━━━━━ Supplied text ━━━━━

# Mag extension



## oooookillem (Jan 25, 2014)

Was looking into purchasing an extended mag for my benelli super vinci. I have found some but not really sure if they are legit or not. Anyone have any info on where I can purchase one? And whether I can get it in max-4 camo or not


----------



## dndhomes (May 26, 2011)

R C I x rail system costs 270 dollars got one works fine


----------



## huntnutia (Mar 25, 2011)

I got mine from Briley.com for my SBE2 they have black and camo they work great. 4 out of the 5 guys in our group have them one on a m2 and a Beretta and two SBE 2.


----------



## shooteminthelips (Jun 13, 2007)

x2 on the Briley


----------



## oooookillem (Jan 25, 2014)

From what I can find out is no other mags will work for the super vinci so I'm just looking for someone who has found a mag for their super vinci that works


----------



## hardcoredecs (Apr 22, 2011)

dndhomes said:


> R C I x rail system costs 270 dollars got one works fine


X2 got mine from midway usa spendy but works. Its legit the super vinci is worth it


----------



## Gooseklr2004 (Feb 7, 2014)

Nordic components is working on one for the vinci I have a prototype and it works awesome. Contact them not sure when the release date is.


----------



## Flightstopper44 (Feb 9, 2013)

Sorry to jump this thread but I have super x3 any suggestions ?


----------



## fieldgeneral (Feb 12, 2013)

Sure Cycle, Foss, You won't be disappointed. Cheaper than Nordic Components as well. Sure Cycle.com :bop: :bop:


----------



## the professor (Oct 13, 2006)

Flightstopper44 said:


> Sorry to jump this thread but I have super x3 any suggestions ?


SRM or Nordic. Can't go wrong with either.


----------



## SDMAN (Mar 8, 2014)

I have a Briley on a Beretta Xterma 2 , love it! and you can get it in max4.


----------

━━━━━ Supplied data ━━━━━

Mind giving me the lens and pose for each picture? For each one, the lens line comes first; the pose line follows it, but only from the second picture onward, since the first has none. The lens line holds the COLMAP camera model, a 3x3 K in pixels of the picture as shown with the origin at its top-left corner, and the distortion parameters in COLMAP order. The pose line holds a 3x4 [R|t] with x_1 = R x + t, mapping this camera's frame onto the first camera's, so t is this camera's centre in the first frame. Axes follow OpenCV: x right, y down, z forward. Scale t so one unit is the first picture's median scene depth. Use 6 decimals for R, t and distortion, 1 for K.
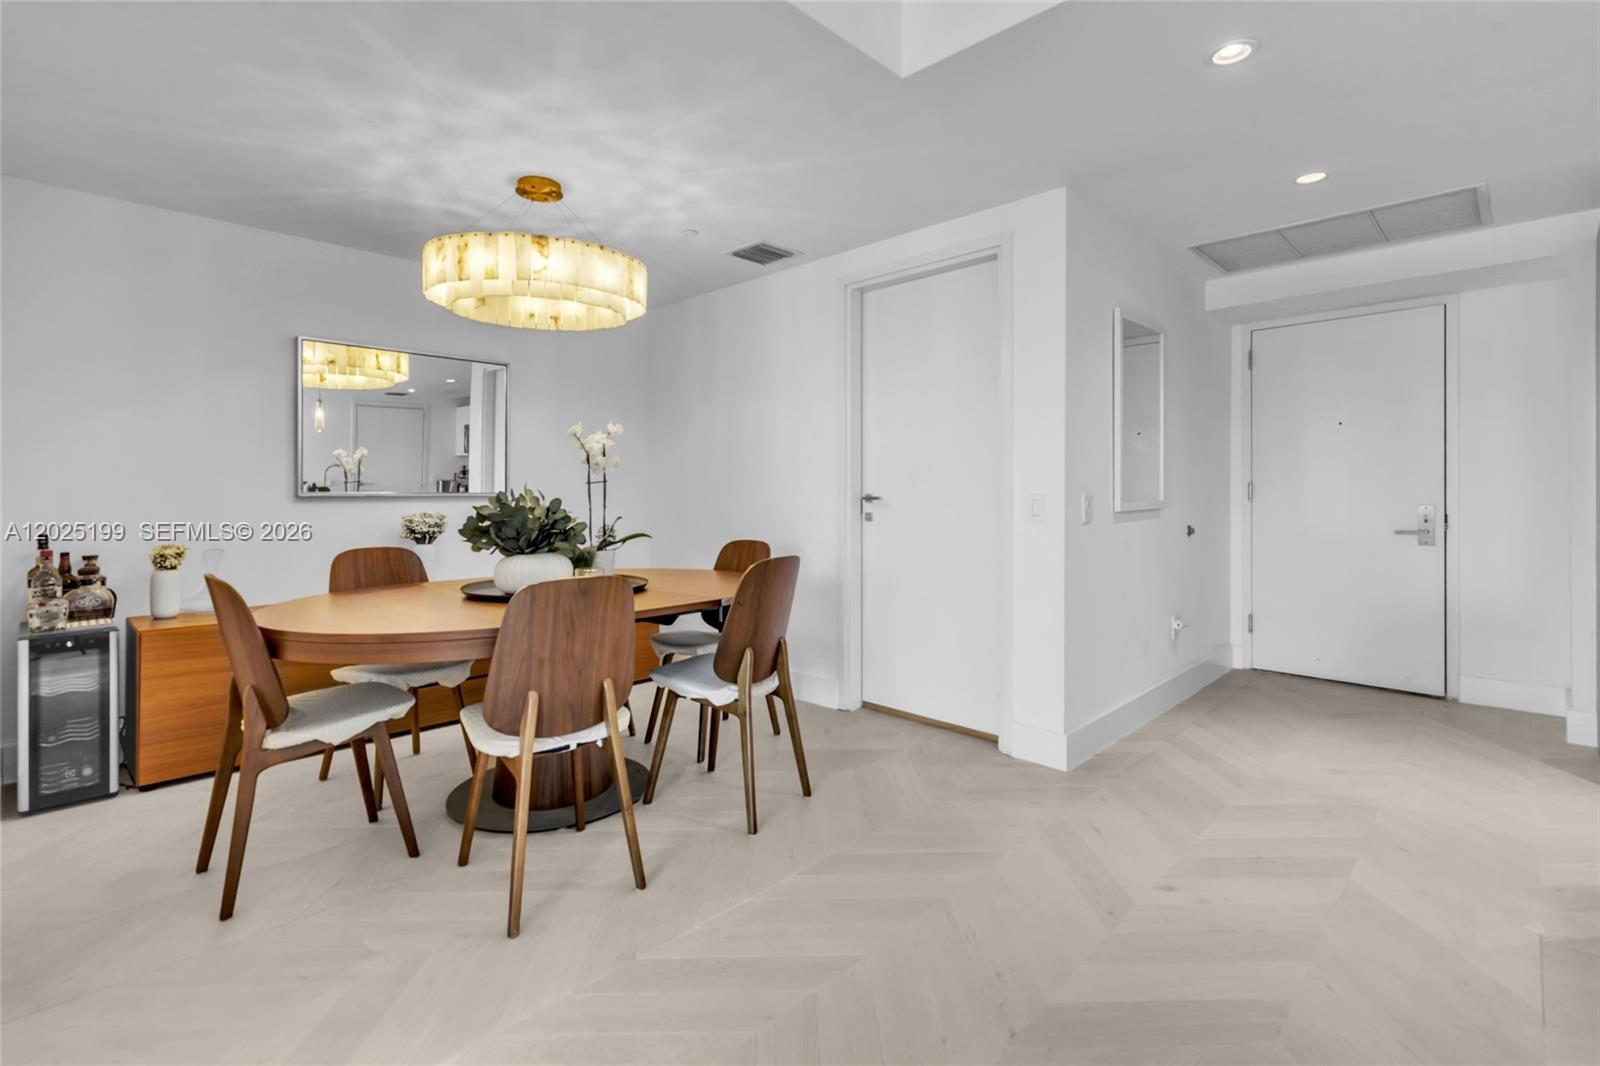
lens RADIAL K [[734.8, 0, 789.5], [0, 734.8, 491.7], [0, 0, 1]] dist [0.008022, -0.002537]
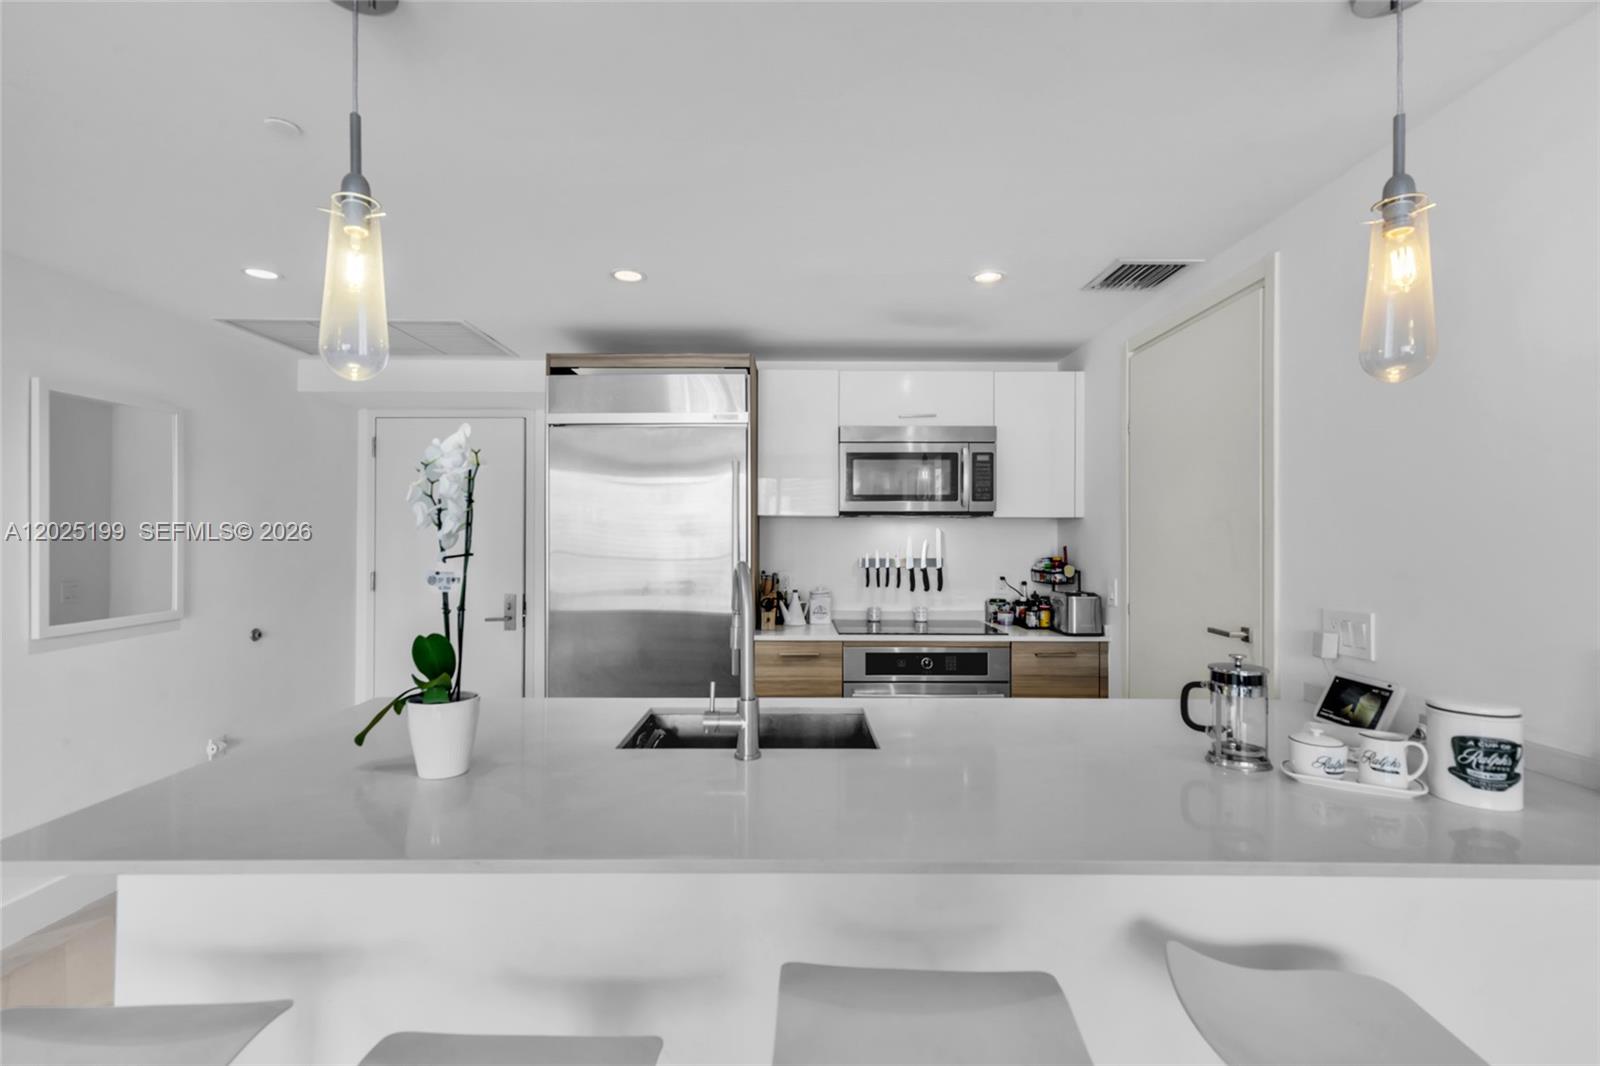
lens RADIAL K [[734.8, 0, 797.4], [0, 734.8, 537.1], [0, 0, 1]] dist [0.008022, -0.002537]
pose [[0.704297, 0.005848, 0.709881, 0.505919], [-0.008378, 0.999965, 0.000074, -0.095881], [-0.709856, -0.005999, 0.704321, -0.123135]]
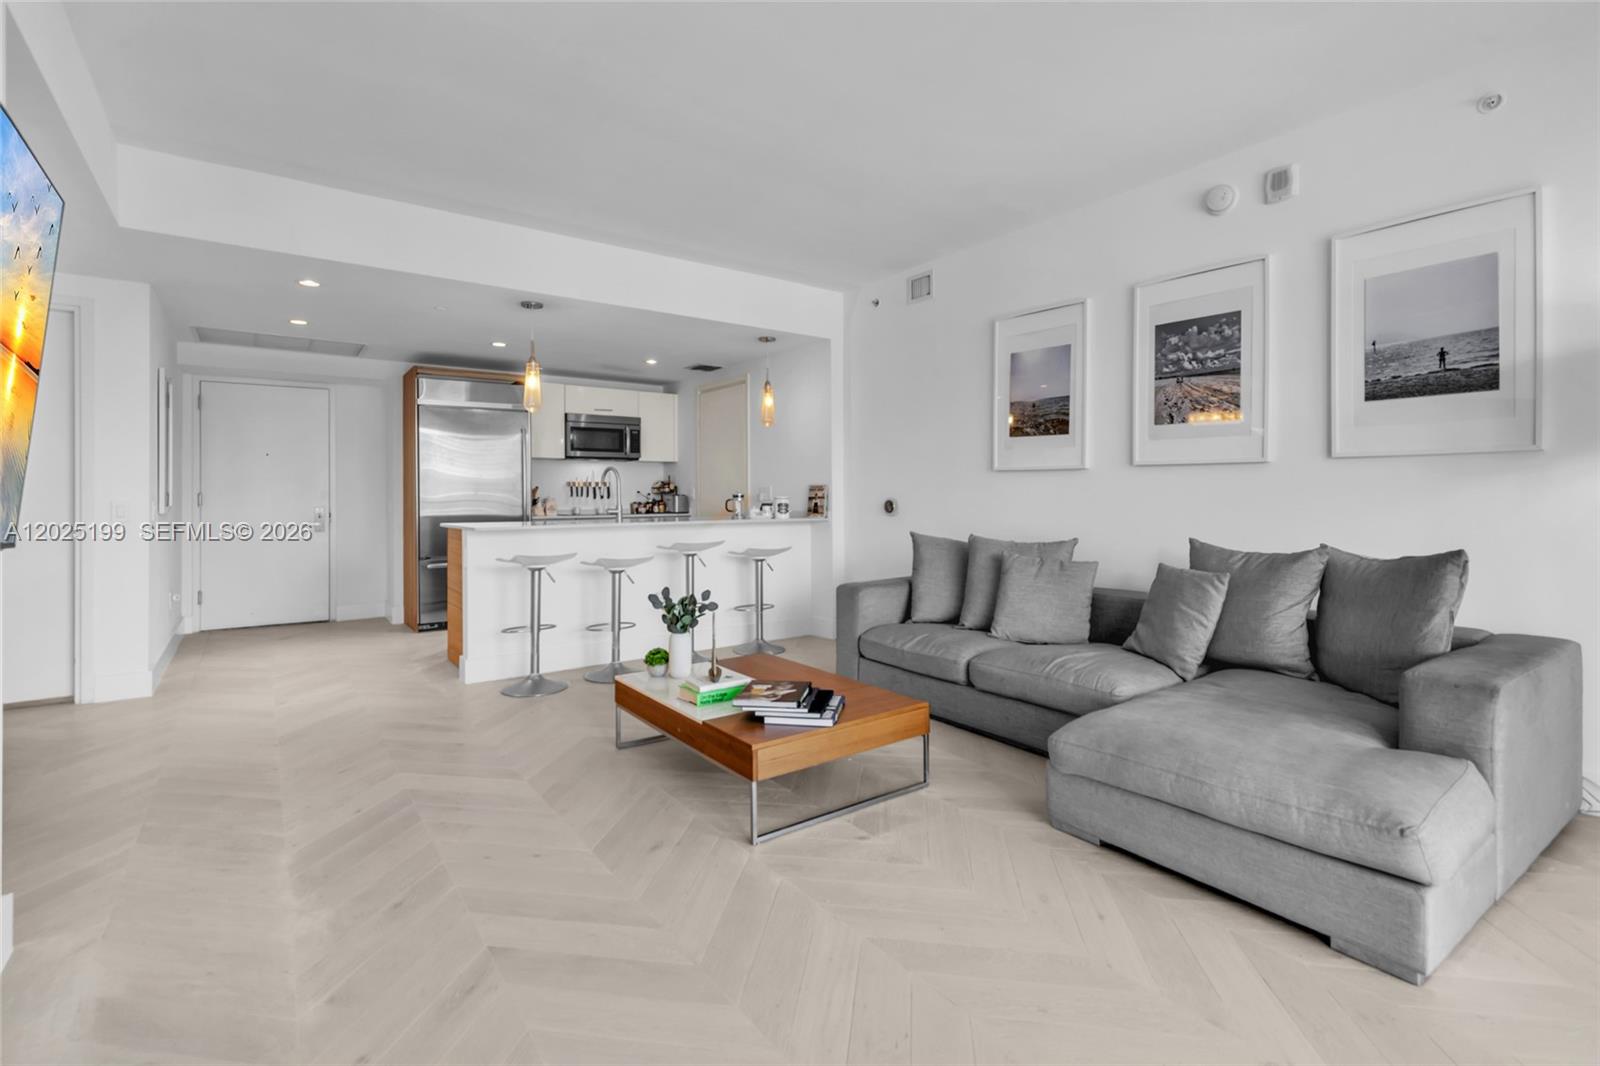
lens RADIAL K [[734.8, 0, 806.7], [0, 734.8, 493.2], [0, 0, 1]] dist [0.008022, -0.002537]
pose [[0.152717, 0.007432, 0.988242, -0.823710], [0.001419, 0.999969, -0.007740, 0.000886], [-0.988269, 0.002585, 0.152702, -0.460152]]
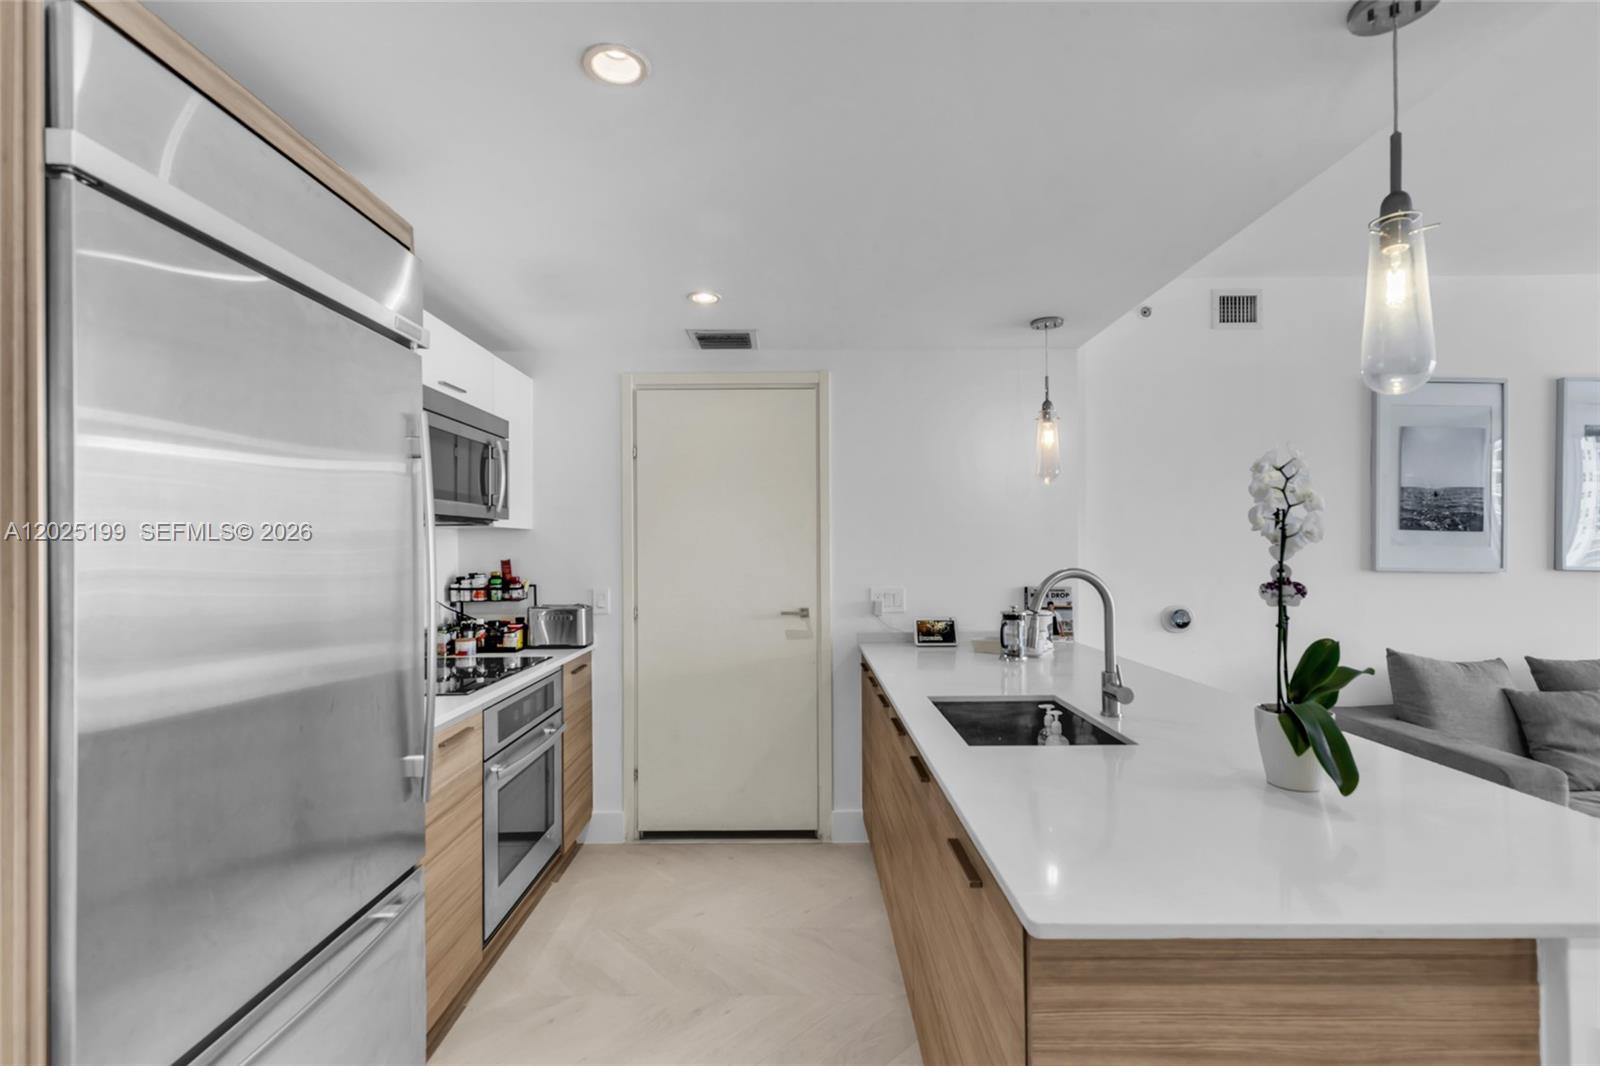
lens RADIAL K [[727.4, 0, 798.9], [0, 727.4, 543.4], [0, 0, 1]] dist [0.007026, -0.000180]
pose [[-0.703181, 0.013274, 0.710887, 0.566912], [0.005415, 0.999897, -0.013313, -0.092306], [-0.710990, -0.005512, -0.703181, 0.904277]]
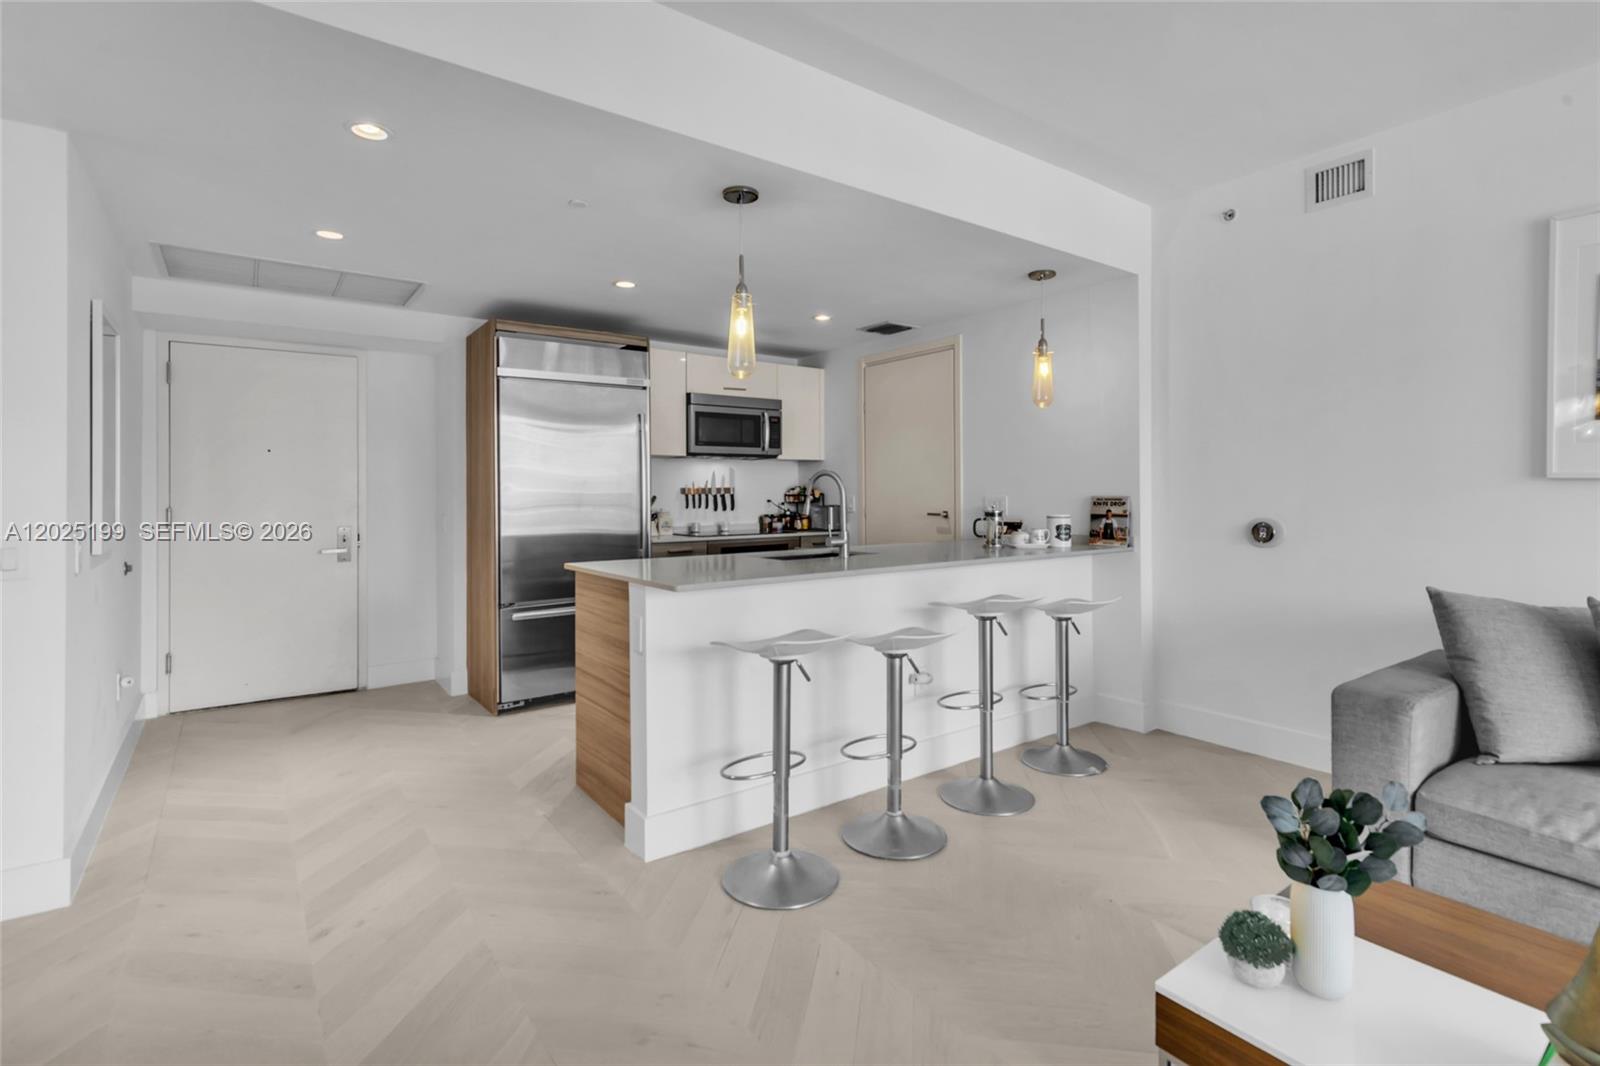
lens RADIAL K [[759.5, 0, 817.2], [0, 759.5, 490.5], [0, 0, 1]] dist [0.007573, 0.000581]
pose [[0.142370, 0.006798, 0.989790, -0.286732], [0.001587, 0.999974, -0.007097, -0.038261], [-0.989812, 0.002582, 0.142355, 0.126439]]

━━━━━

Task requirements ::
A – In the forum thread on the mag extension, what does the R C I x rail system cost?
B – Can you retype everything in the forum thread on the mag extension from "I got mine from" down to "(Jun 13, 2007)"?

Solved tasks ::
A – 270 dollars

B –
I got mine from Briley.com for my SBE2 they have black and camo they work great. 4 out of the 5 guys in our group have them one on a m2 and a Beretta and two SBE 2.


----------



## shooteminthelips (Jun 13, 2007)